─── Passage to read ───

By Samuel Strait, Reporter at Large – March 25, 2021 – picture credit to history.com

I suspect that men like Samuel Adams, Paul Revere, and William Molineux
would be appalled by what is happening in this country today.  Don’t
know who they are?  On December 16. 1773, these three men and about
sixty others moved from a meeting protesting a three shilling tax on
tea, to the Griffin’s wharf. to then board three ships in the Boston
Harbor in what is now known as the Boston Tea Party.  Over the course of
three hours, nearly 45 tons of tea chests were broken open and dumped
into the harbor’s waters thus beginning what would eventually become the
start of the American Revolution.  “Taxation without representation”
would be the rallying cry of American Patriots that led ultimately to
the Lexington Green, the commencement of hostilities, and the shot heard
around the world.

───

Exercise tasks
1. Rewrite the paragraph of the Boston Tea Party article that begins "I suspect that men like" in a shorter form, keeping its main facts.
2. According to the Boston Tea Party article, how much tea was dumped into the harbor?
3. Copy everything in the Boston Tea Party article from "would be the" down to "around the world.".

─── Dataset entries ───

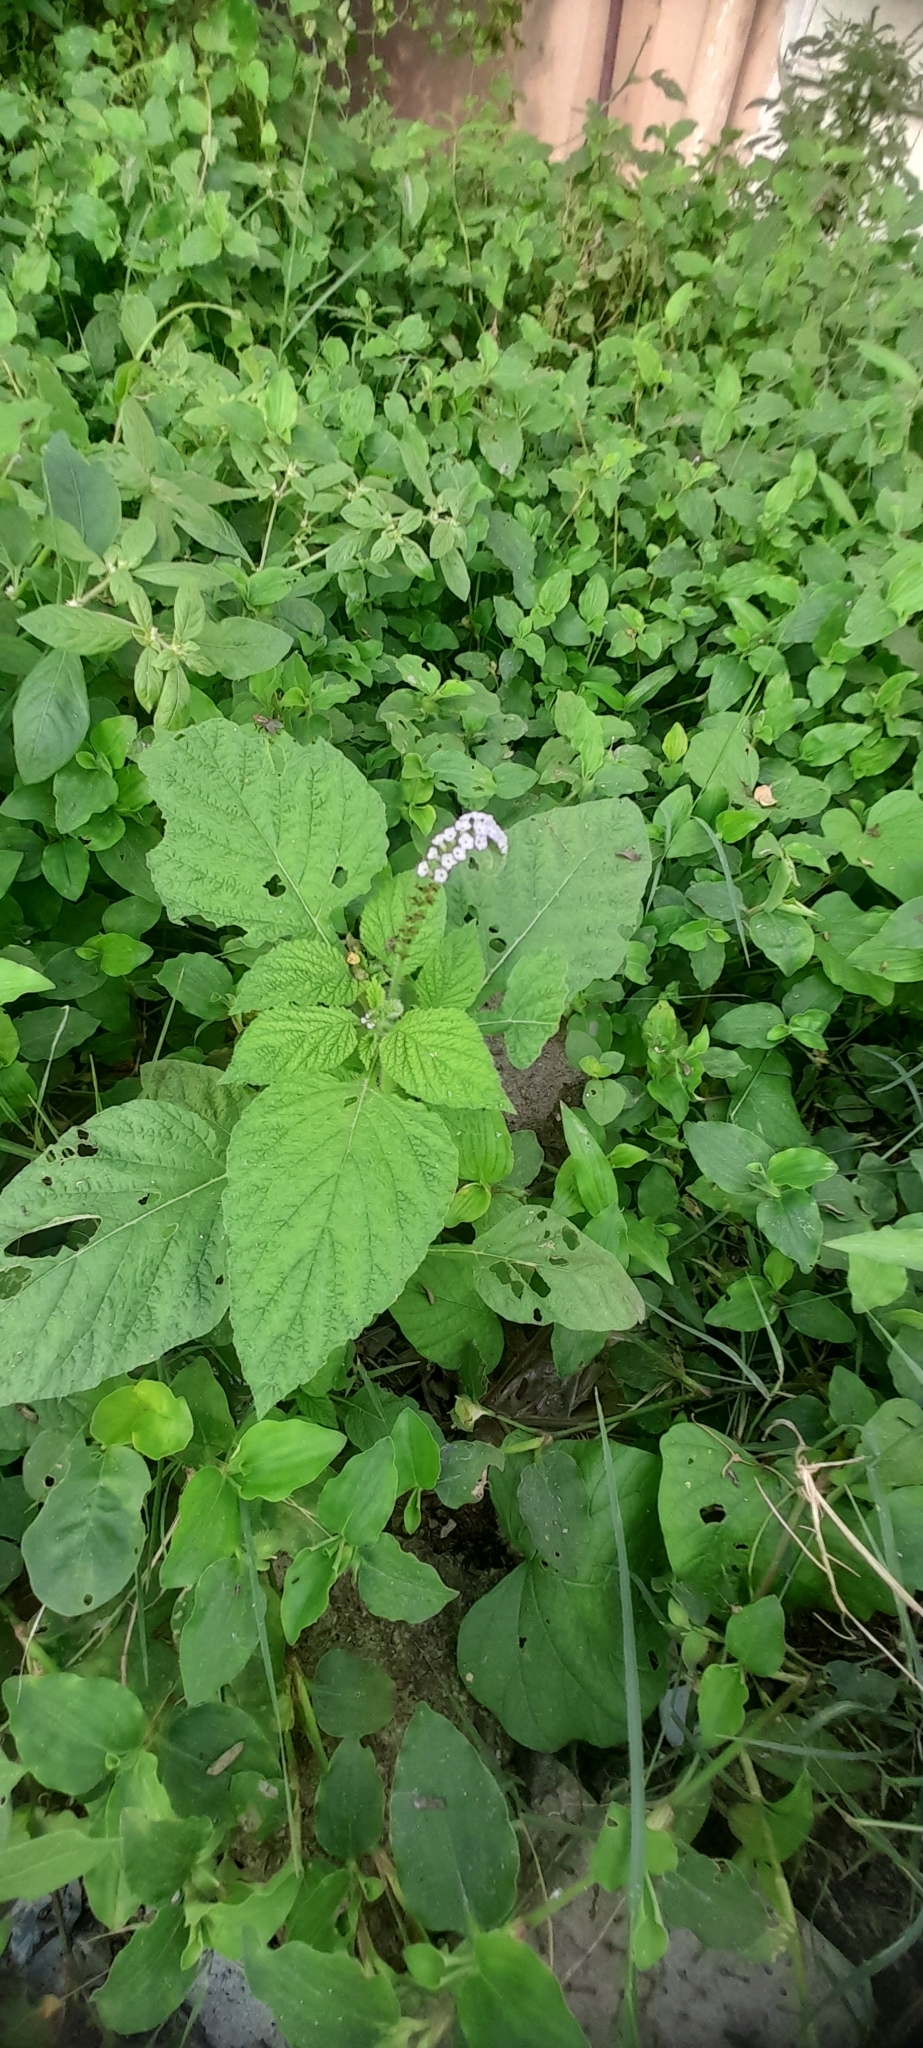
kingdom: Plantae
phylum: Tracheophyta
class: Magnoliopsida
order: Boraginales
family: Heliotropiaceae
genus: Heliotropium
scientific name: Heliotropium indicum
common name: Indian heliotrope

───

Answers by task
1. The author suspects that Samuel Adams, Paul Revere, and William Molineux would be appalled by what is happening in the country today. On December 16, 1773, these three men and about sixty others left a meeting protesting a three-shilling tax on tea, went to Griffin's wharf, and boarded three ships in Boston Harbor in what is now called the Boston Tea Party. Over three hours they broke open nearly 45 tons of tea chests and dumped them into the harbor, beginning what would become the start of the American Revolution. "Taxation without representation" became the Patriots' rallying cry, leading to Lexington Green, the start of hostilities, and the shot heard around the world.

2. Nearly 45 tons of tea chests were dumped into the harbor.

3.
would be the rallying cry of American Patriots that led ultimately to
the Lexington Green, the commencement of hostilities, and the shot heard
around the world.